Attorno a lui la geografia del territorio sembra avvalorare le sue tesi. Qui ai tempi della Prima Intifada, la grande rivolta popolare scoppiata nel dicembre 1987, vivevano poche migliaia di coloni, i loro insediamenti erano piccoli avamposti isolati, circondati da uliveti e campi coltivati dai fellahim che seguivano tradizioni millenarie. Ma oggi i coloni in Cisgiordania sono oltre mezzo milione, cui si aggiungono i quasi 250.000 nei quartieri di Gerusalemme est, a loro volta parte dei territori abbandonati dall’esercito giordano nel 1967. La nuova autostrada numero 60 voluta dai governi di Netanyahu sconvolge l’accesso alle zone arabe, distrugge la vecchia economia agricola, unisce le colonie ebraiche e invece marginalizza e segmenta le proprietà palestinesi. All’entrata di Gush Etzion il parco giochi racconta la storia della colonizzazione ebraica: l’epopea delle prime terre acquistate negli anni Venti del Novecento, poi la guerra dei convogli per portare i rifornimenti vitali e il loro abbandono nel 1948 ed infine il ritorno diciannove anni dopo.

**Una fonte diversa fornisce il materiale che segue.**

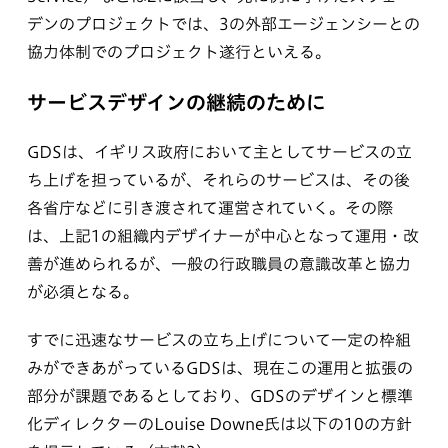
デンのプロジェクトでは、3の外部エージェンシーとの
協力体制でのプロジェクト遂行といえる。
サービスデザインの継続のために
GDSは、イギリス政府において主としてサービスの立
ち上げを担っているが、それらのサービスは、その後
各省庁などに引き渡されて運営されていく。その際
は、上記1の組織内デザイナーが中心となって運用・改
善が進められるが、一般の行政職員の意識改革と協力
が必須となる。
すでに迅速なサービスの立ち上げについて一定の枠組
みができあがっているGDSは、現在この運用と拡張の
部分が課題であるとしており、GDSのデザインと標準
化ディレクターのLouise Downe氏は以下の10の方針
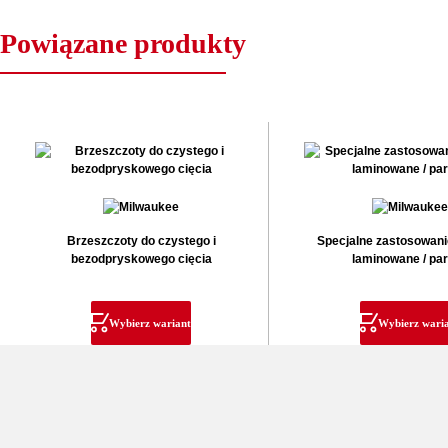
Powiązane produkty
Brzeszczoty do czystego i
Specjalne zastosowani
bezodpryskowego cięcia
laminowane / par
Wybierz wariant
Wybierz wari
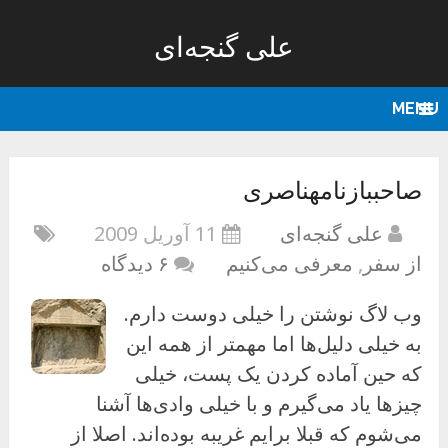
علی گنجه‌ای
MENU
صاحببازنامهناصری
علی گنجه‌ای
11 آوریل 2009
از سفر
,
معرفی می‌کنیم
۶ دیدگاه
وب لاگ نوشتن را خیلی دوست دارم.
به خیلی دلیل‌ها اما مهمتر از همه این
که حین آماده کردن یک پست، خیلی
چیزها یاد می‌گیرم و با خیلی وادی‌ها آشنا
می‌شوم که قبلا برایم غریبه بوده‌اند. اصلا از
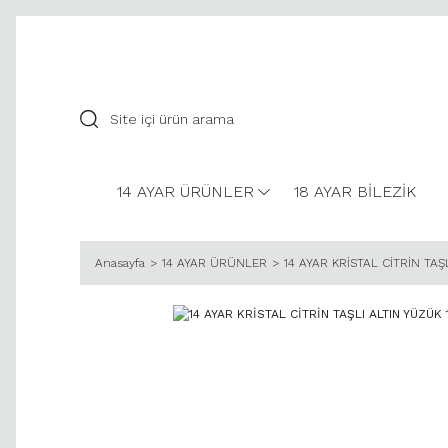
14 AYAR ÜRÜNLER
18 AYAR BİLEZİK
Anasayfa
14 AYAR ÜRÜNLER
14 AYAR KRİSTAL CİTRİN TAŞ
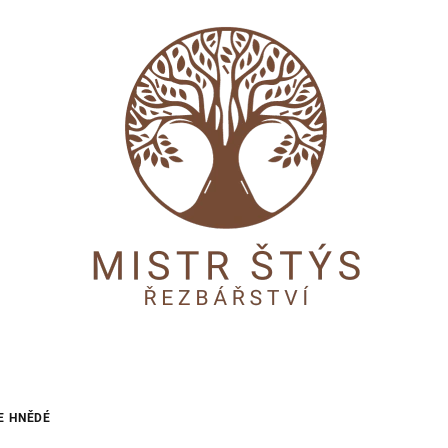
E HNĚDÉ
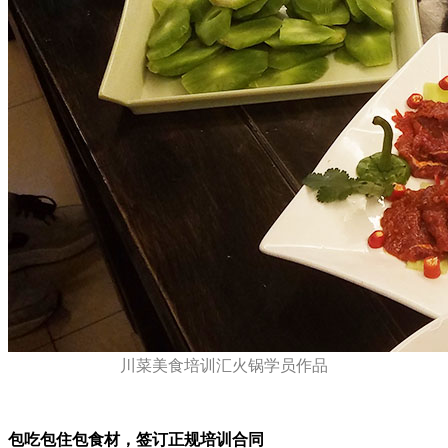
川菜美食培训汇火锅学员作品
包吃包住包食材，签订正规培训合同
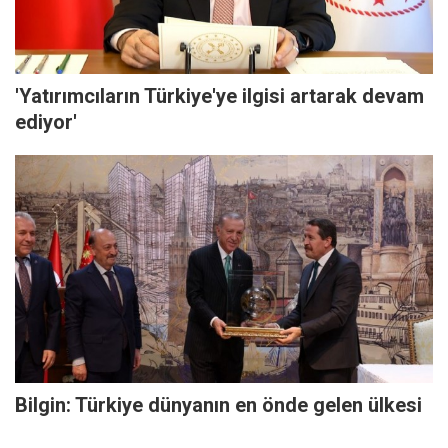
'Yatırımcıların Türkiye'ye ilgisi artarak devam
ediyor'
Bilgin: Türkiye dünyanın en önde gelen ülkesi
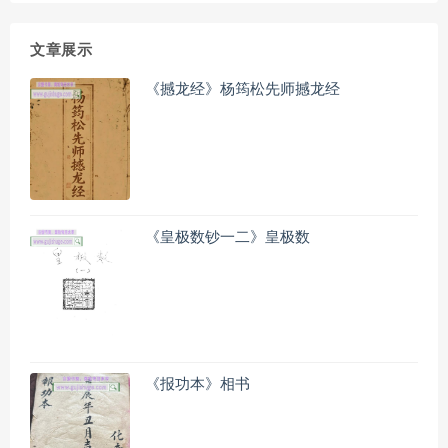
文章展示
《撼龙经》杨筠松先师撼龙经
《皇极数钞一二》皇极数
《报功本》相书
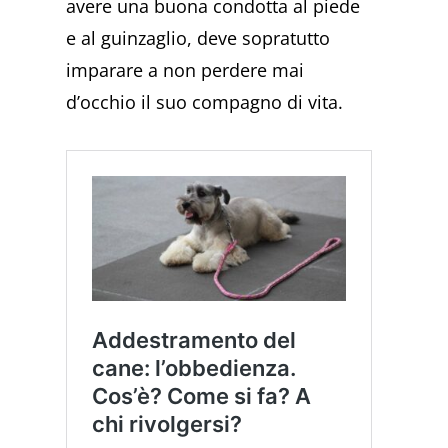
avere una buona condotta al piede
e al guinzaglio, deve sopratutto
imparare a non perdere mai
d’occhio il suo compagno di vita.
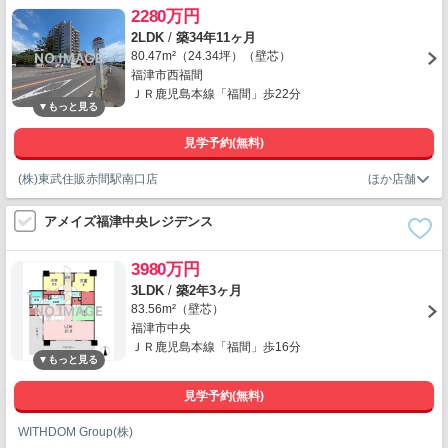
2280万円
2LDK
/
築34年11ヶ月
80.47m²（24.34坪）（壁芯）
福津市西福間
ＪＲ鹿児島本線「福間」歩22分
見学予約(無料)
(株)東武住販赤間駅南口店
アメイズ福津中央レジデンス
3980万円
3LDK
/
築2年3ヶ月
83.56m²（壁芯）
福津市中央
ＪＲ鹿児島本線「福間」歩16分
見学予約(無料)
WITHDOM Group(株)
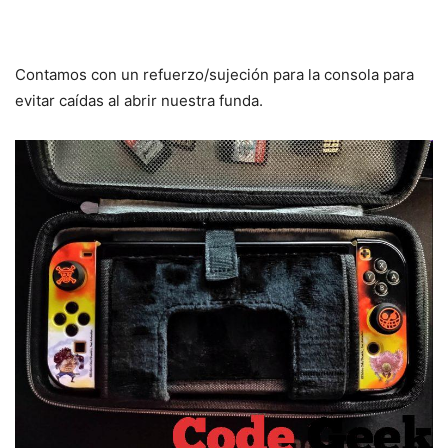
Contamos con un refuerzo/sujeción para la consola para
evitar caídas al abrir nuestra funda.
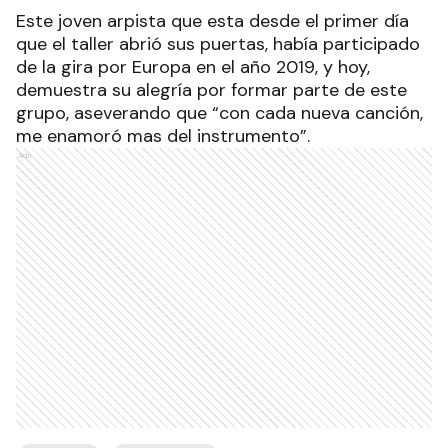
Este joven arpista que esta desde el primer día
que el taller abrió sus puertas, había participado
de la gira por Europa en el año 2019, y hoy,
demuestra su alegría por formar parte de este
grupo, aseverando que “con cada nueva canción,
me enamoró mas del instrumento”.
Ads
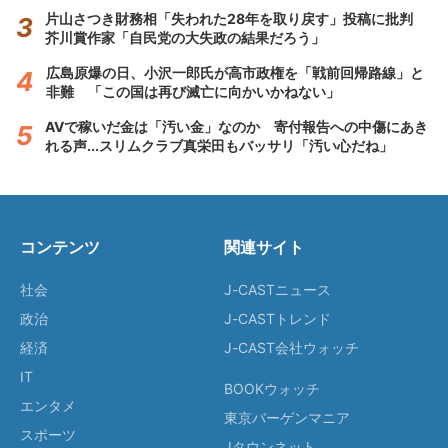
片山さつき財務相「失われた28年を取り戻す」投稿に批判
芥川賞作家「自民党の大失政の結果だろう」
広島原爆の日、小沢一郎氏が高市政権を「戦前回帰路線」と
非難 「この国は再び滅亡に向かいかねない」
AVで稼いだ金は「汚い金」なのか 寄付報告への中傷にあき
れる声...スリムクラブ真栄田もバッサリ「汚い心だね」
コンテンツ
関連サイト
社会
J-CASTニュース
政治
J-CASTトレンド
経済
J-CAST会社ウォッチ
IT
BOOKウォッチ
エンタメ
東京バーゲンマニア
スポーツ
Jタウンネット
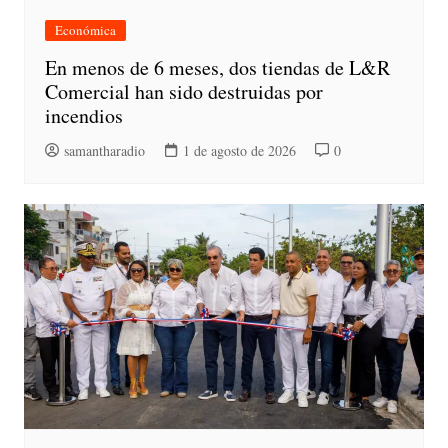
Económica
En menos de 6 meses, dos tiendas de L&R
Comercial han sido destruidas por
incendios
samantharadio
1 de agosto de 2026
0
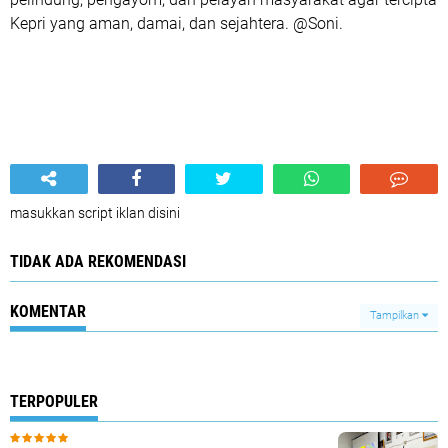
Kepri yang aman, damai, dan sejahtera. @Soni.
masukkan script iklan disini
TIDAK ADA REKOMENDASI
KOMENTAR
Tampilkan
TERPOPULER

Nel parcheggio del supermercato locale padre e figlio, Ariel che ha cinquant’anni e Itzhak di 22, stanno caricando la loro auto di rotoli di filo spinato che intendono stendere di fronte alla loro villetta nella vicina colonia di Efrata. Come vedete il futuro con i tre milioni di palestinesi della Cisgiordania? Risponde Ariel: «A casa abbiamo un vecchio cane lupo. È con noi da quasi vent’anni. Era sempre stato affettuoso con i miei bambini, il più piccolo ha 8 anni. Ma l’altro giorno lo ha morsicato. Il medico ci ha detto che potrebbe avere la rabbia, dovremmo disfarcene. Ma che fare? Sopprimerlo, abbandonarlo nel deserto, oppure darlo a un canile lontano da casa? È lo stesso dilemma che abbiamo con i palestinesi. Dobbiamo decidere in fretta».